What the exercise asks ::
Reproduce word for word every line of the entries below, from the line containing "لكرة القدم اصدار بيس 2017 باصغر حجم مقارنة مع" through the final line, and nothing else.

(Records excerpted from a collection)
+-------+
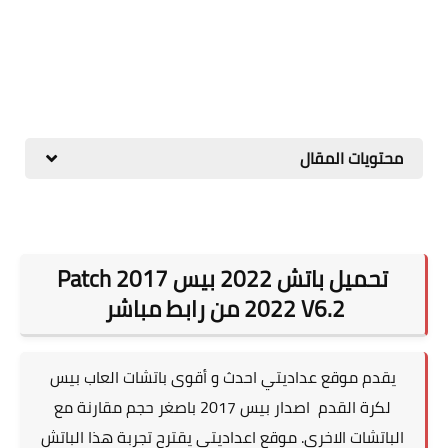
محتويات المقال
تحميل باتش 2022 بيس 2017 Patch
2022 V6.2 من رابط مباشر
يقدم موقع عداديتي احدث و أقوى باتشات العاب بيس
لكرة القدم اصدار بيس 2017 باصغر حجم مقارنة مع
الباتشات الاخرى. موقع اعداديتي يقترح تجربة هذا الباتش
+-------+
Answer box ::
لكرة القدم اصدار بيس 2017 باصغر حجم مقارنة مع
الباتشات الاخرى. موقع اعداديتي يقترح تجربة هذا الباتش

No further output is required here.